A period to which I’d never given much thought, and one which is glossed over in the main, is that immediately after the end of World War One. There’s a great deal of writing, both fiction and non-fiction about the Great War and the rich vein of the Roaring Twenties has been thoroughly mined by novelists. But the period from 1918 to 1920 is rather neglected. I, like many I suspect, assumed that it was a time of great joy with troops coming back from the trenches and that, even if life was never to be just as it was before hostilities began, at least it would be getting back to a kind of normality.
However, The Great Silence, Juliet Nicolson’s meticulously researched but incredibly readable account of this period – from the Armistice of 1918 to the burial of the unknown soldier in Westminster Abbey in 1920 – dispels those illusions, outlining the difficulties experienced by returning soldiers and those who’d remained at home. Many soldiers had suffered terrible injuries and there were many more suffering from the psychological impact of the conflict, unemployment was raging (4 million returning soldiers and 3 million redundant munitions workers), the Spanish Flu epidemic killed many and the country was in a state of flux – people had seen a different world and were demanding universal suffrage and they didn’t want to go back to domestic service. It was not time of great celebration but of grief and slow recovery. I found this book absolutely fascinating, especially the description of Harold Gillies work with badly disfigured servicemen and can also highly recommend Juliet’s previous book The Perfect Summer, taking a snapshot of 1911, the end of the Edwardian era, in a world soon to change completely. Her most recent book is Abdication, a novel set at the time of the abdication of Edward VIII and that is waiting on my TBR pile.

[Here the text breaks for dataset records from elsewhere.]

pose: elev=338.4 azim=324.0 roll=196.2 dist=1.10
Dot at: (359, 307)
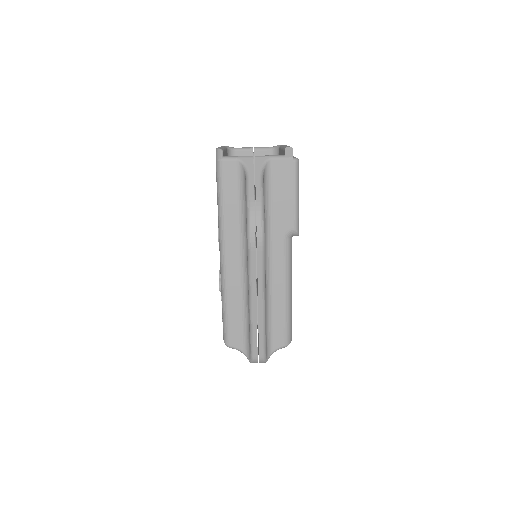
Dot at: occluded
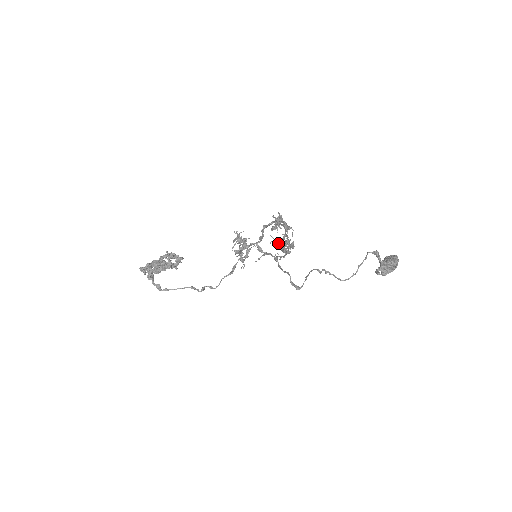
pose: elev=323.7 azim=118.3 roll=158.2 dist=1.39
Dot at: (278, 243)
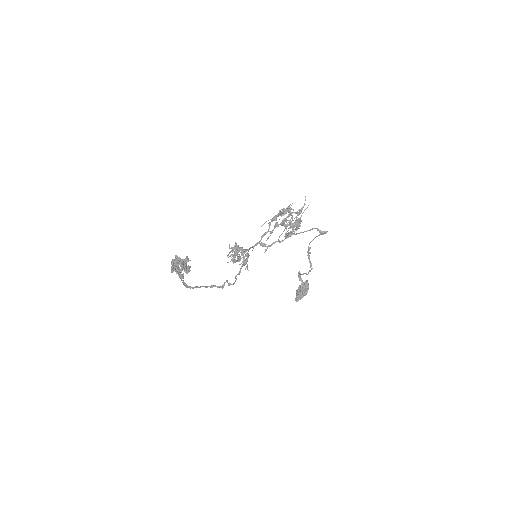
Dot at: (300, 212)
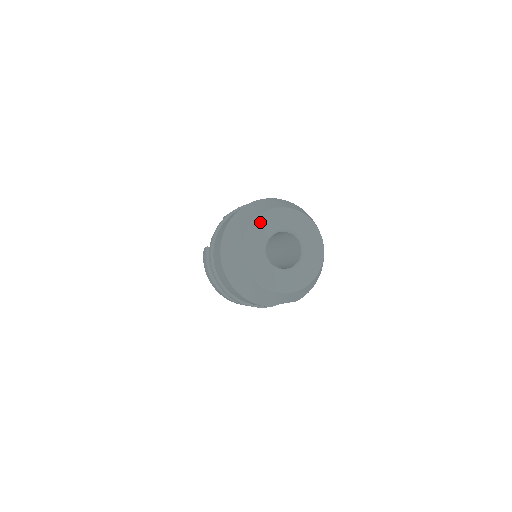
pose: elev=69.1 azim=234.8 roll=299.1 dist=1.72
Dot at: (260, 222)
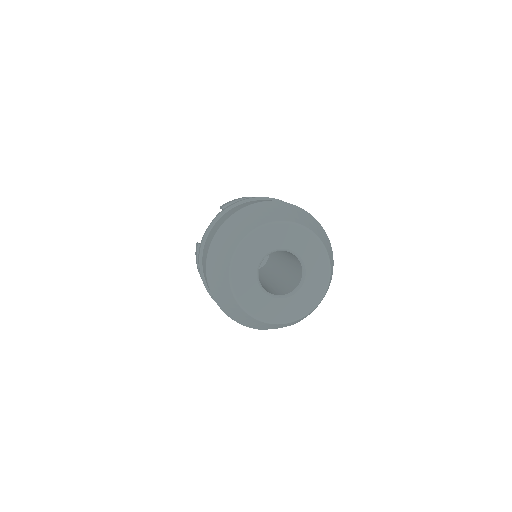
Dot at: (251, 240)
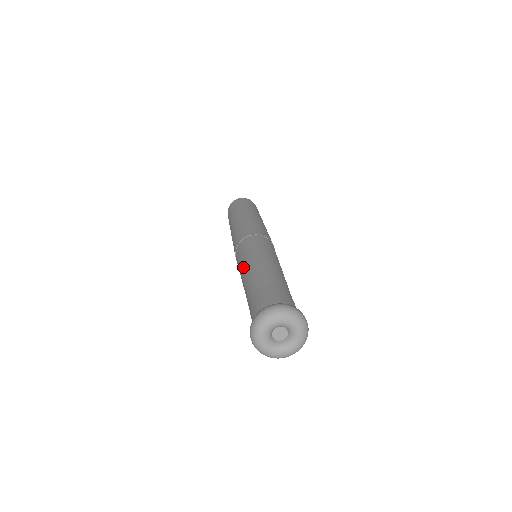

After The Great Silence, I happened upon The Year After by Martin Davies. I love the cover – so evocative and styish and by the time I’d seen that it was about Tom Allen, demobbed and returning from France in 1919 and returning to the country home of an aristocratic family he’d known since boyhood and that secrets were about to be uncovered, I was sold. In some ways nothing has changed, the familiar traditions of a grand country house at Christmas are still there but there’s an all-pervading sense of loss, both of people and the untouchable happiness that the family had enjoyed. A darker episode from that last summer of 1914 has haunted Tom and after a chance meeting in Germany he’s curious to discover the truth of that tragedy. Davies’ descriptions of frosty mornings on the moor and of heavy summer days are wonderfully evocative and he writes beautifully without sacrificing story for style. Do try this, it’s one of my favourite books of the year.